OCBC’s adoption of GenAI to enhance customer experience is a prime example of the technology’s vast potential. This goes beyond customer interactions, extending to areas such as automated loan approvals and tailored investment advice. An IMF paper warns of inherent risks in GenAl technology, including embedded bias, privacy concerns, outcome opaqueness, and lack of performance robustness. To gain public trust, financial institutions must emphasize user privacy, allowing customers to control their data sharing preferences. Moreover, the decision-making process in AI should involve significant human oversight to ensure ethical and responsible use of technology. 

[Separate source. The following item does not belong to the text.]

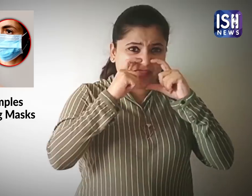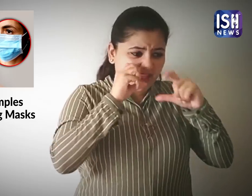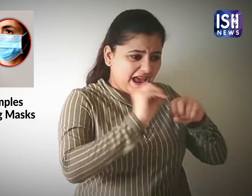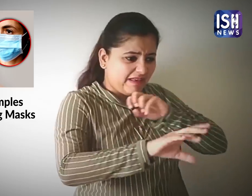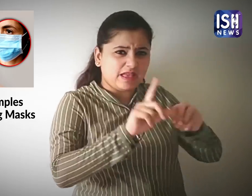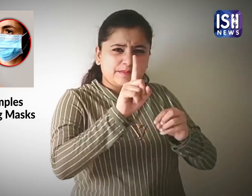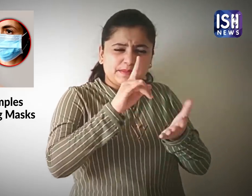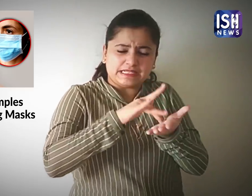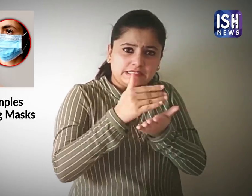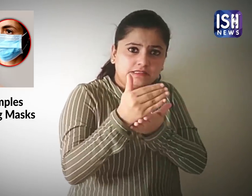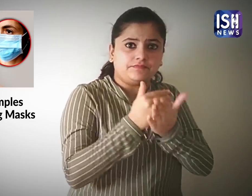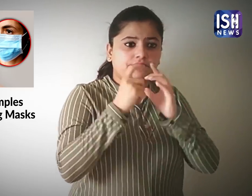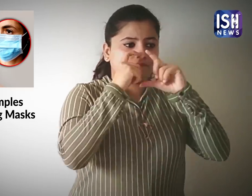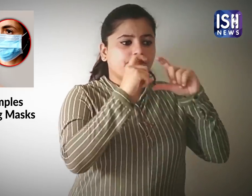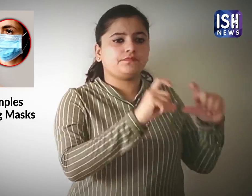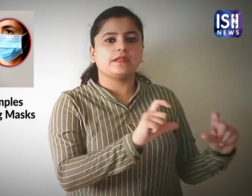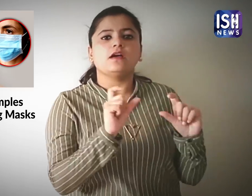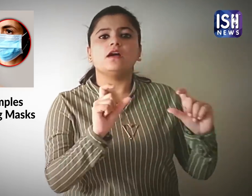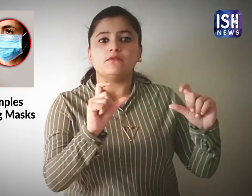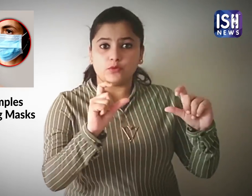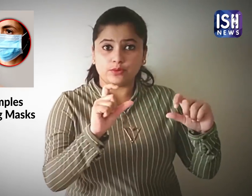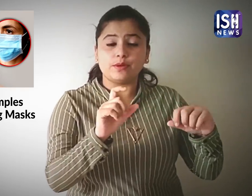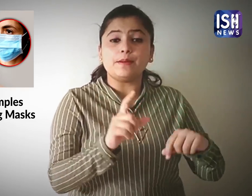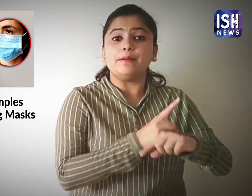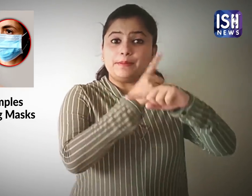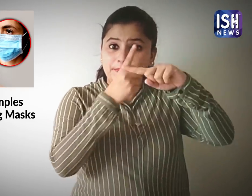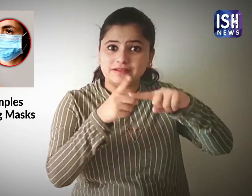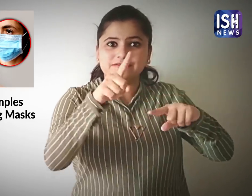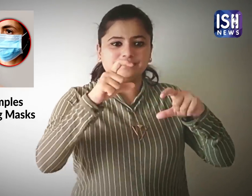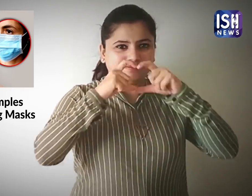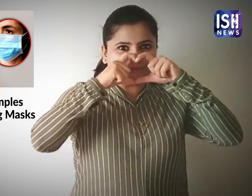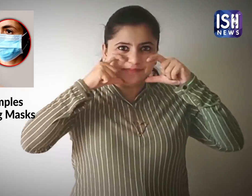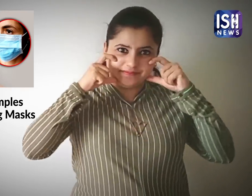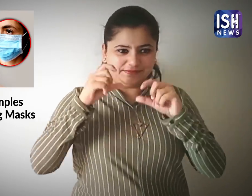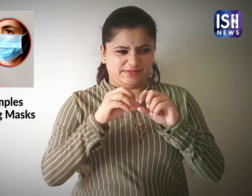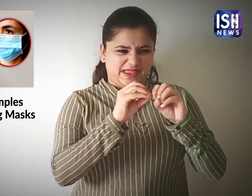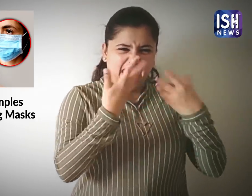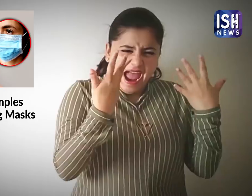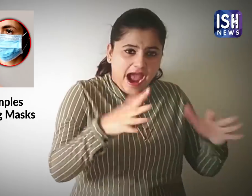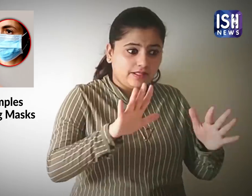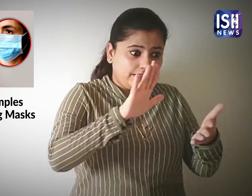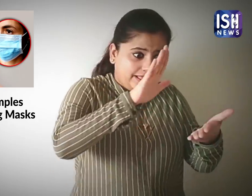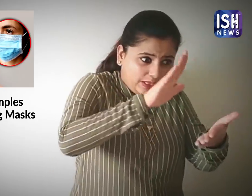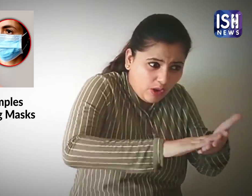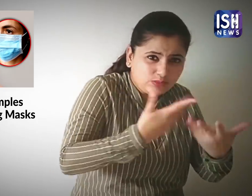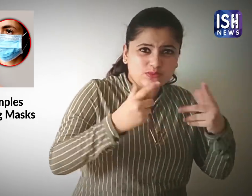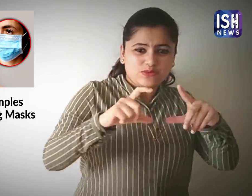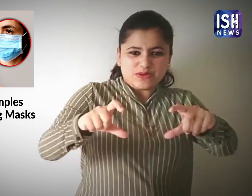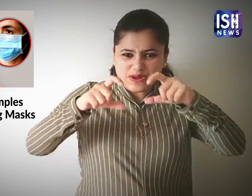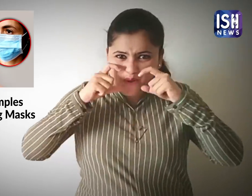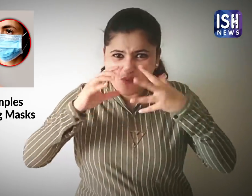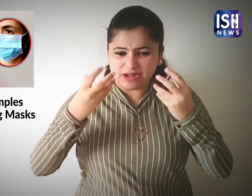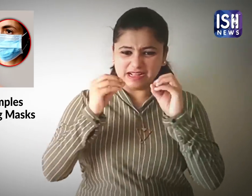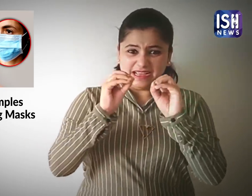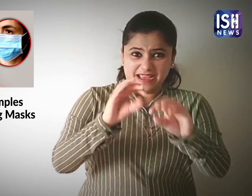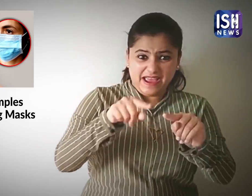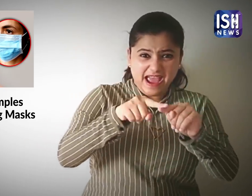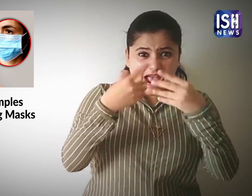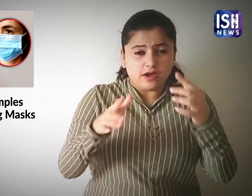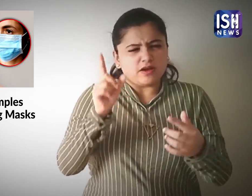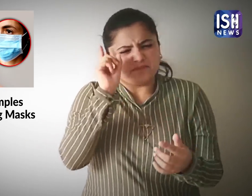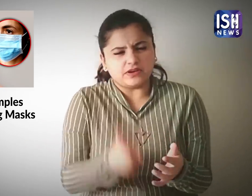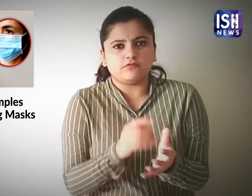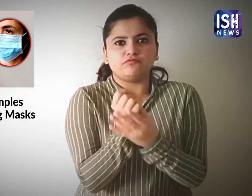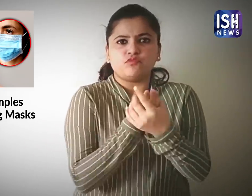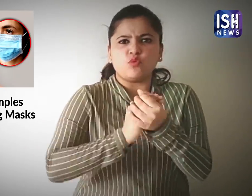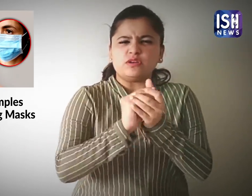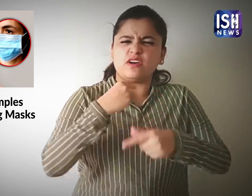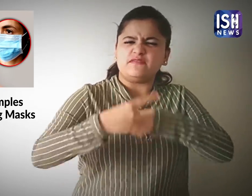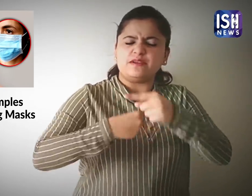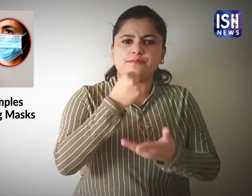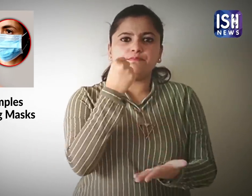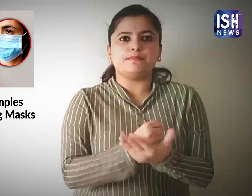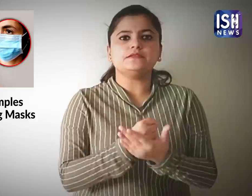Keep the mask in a clean place and wash your hands everytime you touch the mask.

Another significant application within Singapore’s fintech sector is PolicyPal’s innovative use of AI in insurance. This startup is allowing personalise insurance coverage by helping individuals  manage and optimize their insurance coverage. By employing AI, PolicyPal offers a more intuitive and personalized insurance experience, showcasing how technology can make complex financial services more accessible and user-friendly. This approach not only makes insurance more accessible and relevant to a diverse range of clients but also represents a significant leap from traditional, one-size-fits-all insurance models. PolicyPal’s success in utilizing GenAI showcases how such technology can transform a sector as intricate as insurance, making it more efficient, customer-centric, and inclusive.

Beyond its current applications, the potential of GenAI to revolutionize the financial sector extends to areas yet to be fully explored. One such area is the development of AI-driven financial advisors that cater specifically to the needs of senior citizens, offering simplified interfaces and tailored advice. This innovation could bridge the gap in financial literacy among older generations, making complex financial information more accessible and understandable. 

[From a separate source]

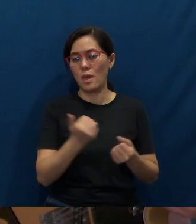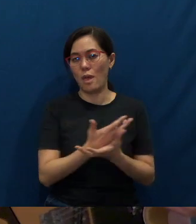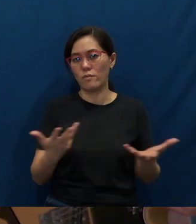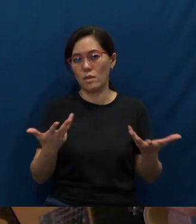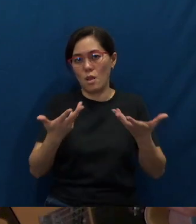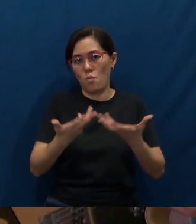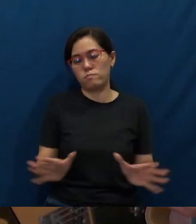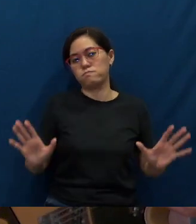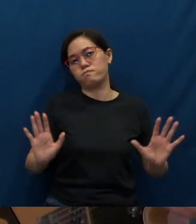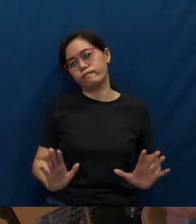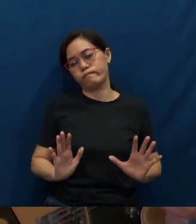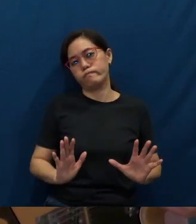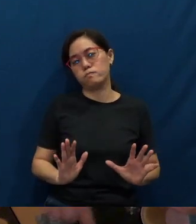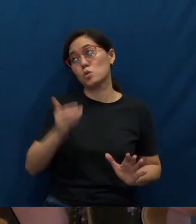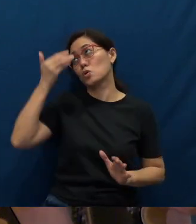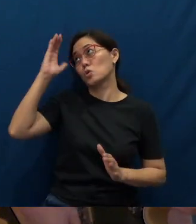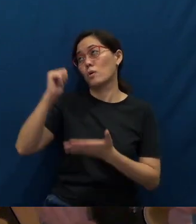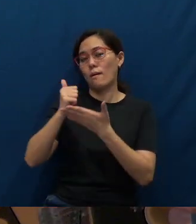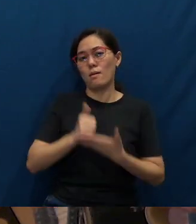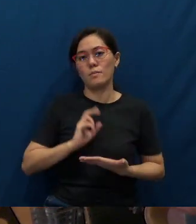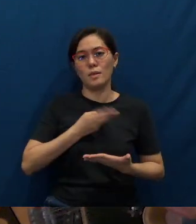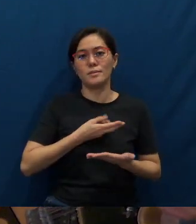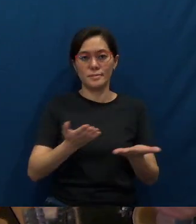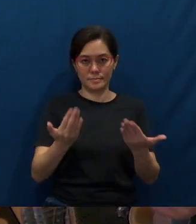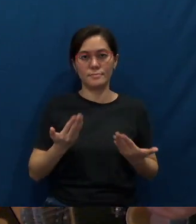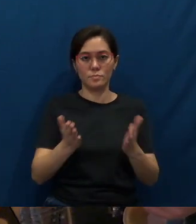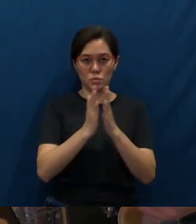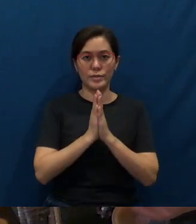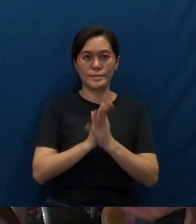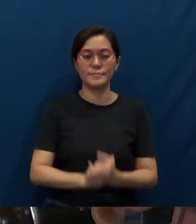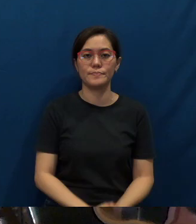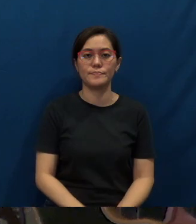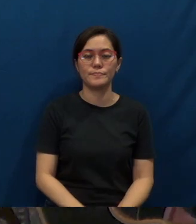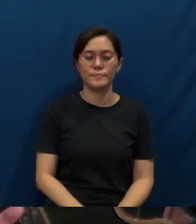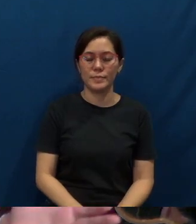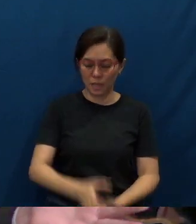May God help us. Let's pray. Father, we come before You.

Recent incidents, such as the 2022 attack on Revolut, where the hackers had access to the details of about 32,000 customers for a short duration, underscores the critical need for GenAI in enhancing cybersecurity measures. GenAI enables financial institutions to anticipate and mitigate vulnerabilities, thus ensuring a safer banking environment. By analyzing patterns and predicting threats, GenAI strengthens defenses against exploits, safeguarding financial transactions and enhancing consumer well-being.

Disclaimer: The views and opinions expressed in this article are solely those of the author and do not reflect the official policy or position of the National University of Singapore (NUS) or the NUS FinTech Lab.